The most obvious danger for those seeking perfection is simple disappointment. And this sense of disappointment can ruin what might have been a perfectly happy and fulfilling relationship. For too many people it is all or nothing. They have an ideal fixed in their mind, both of their partner and of the life they will enjoy together. When they meet someone, they then project onto them the dreams they have harboured for so long. After a few months, the illusion is shattered and they grow bitter. Had they been realistic from the start, however, the relationship may have been a rewarding and enriching one. Unfortunately, people tend to blame their partner for this shattered dream and to feel they have been somehow cheated or tricked. Many lurch from one relationship to the next, forever allowing themselves to become trapped in the same vicious circle: they set an impossible standard, meet with inevitable disappointment, feel that their lover has cheated or failed them, become furious, begin to detach, meet someone new, convince themselves that this time it will be different, and then begin the same process over again.

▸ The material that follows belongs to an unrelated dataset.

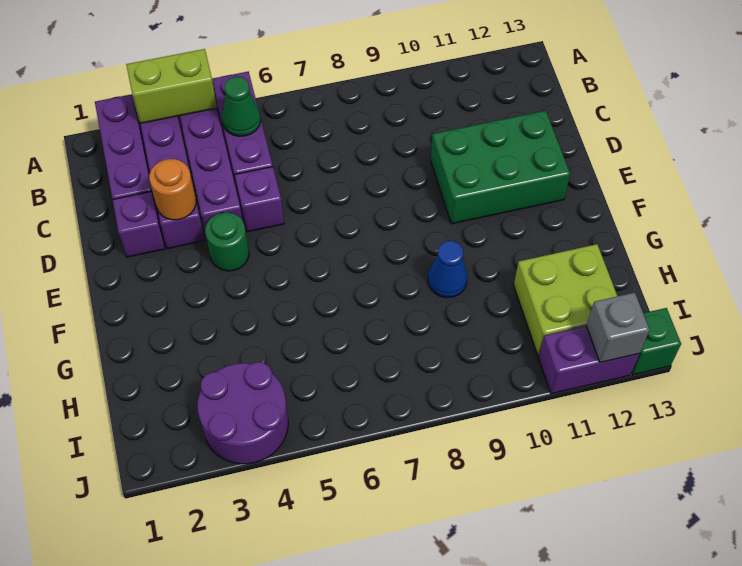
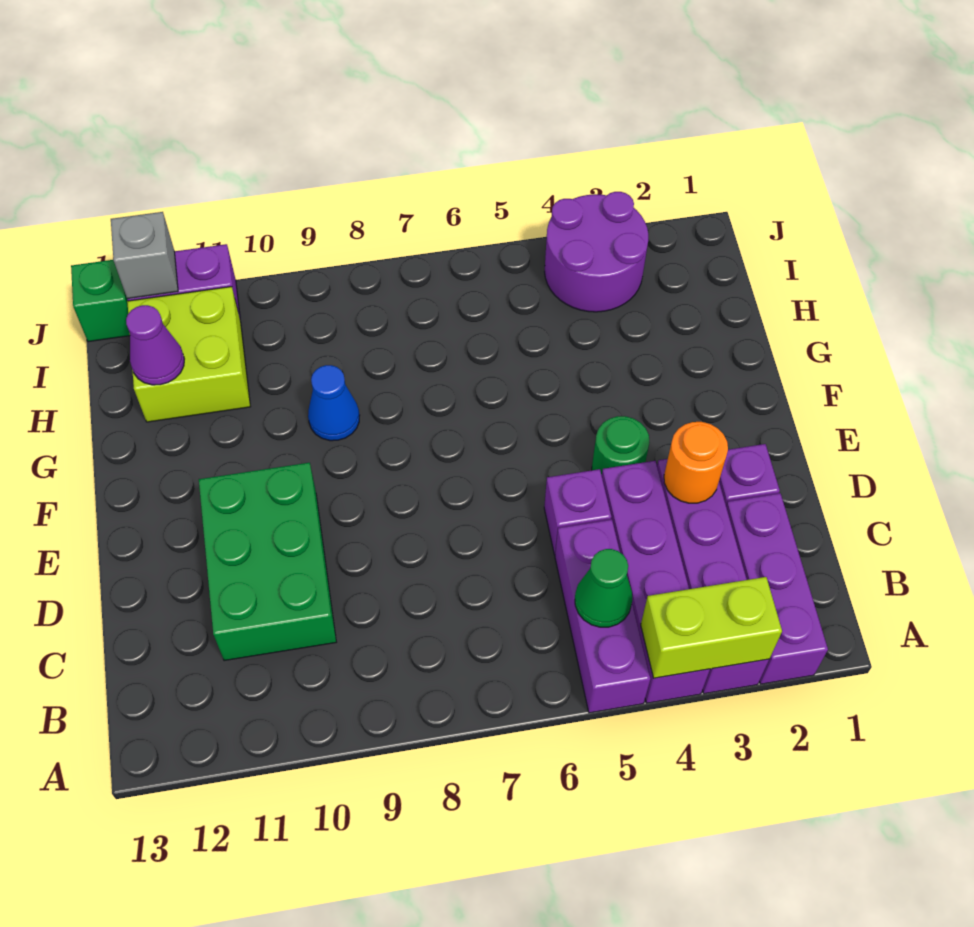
green 2x3 brick [431,111,570,224] -> green 2x3 brick turned to [199,463,336,661]
none -> purple 1x1 cone [126,305,184,385]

Then of course there are those few individuals who seek perfection and find it. Yet even this has its dangers. As the playwright Bernard Shaw famously put it, there are two tragedies in life: first, to fail in your heart’s desire and, second, to succeed. Those who believe their long search is at an end and that they have found the one person ideal for them must now cope with fear and jealousy. Imagine a woman in her late twenties. Ever since childhood she has had an ideal man in mind. Though she meets several good, loving men, none are quite right. She tries internet dating and meets one man after another, but each time she leaves the date disappointed. Then she meets someone who ticks every box. It has taken her so long to find him that she now lives in terror that he will leave. “I will never find anyone like this again,” she thinks, so she texts him constantly, interrogates him when he is late, checks his phone, and flies into a rage if she sees him looking at another woman. He begins to feel suffocated and resentful and, to her shock, announces that he is leaving.
Living with another person isn’t easy. Human beings are fragile, flawed, and complicated, and expecting a complete stranger to fulfil you in every way is madness. No one is going to be the perfect lover, friend, buddy, carer, parent and so on all at the same time. Quite simply, the more realistic you are the greater your chances of happiness.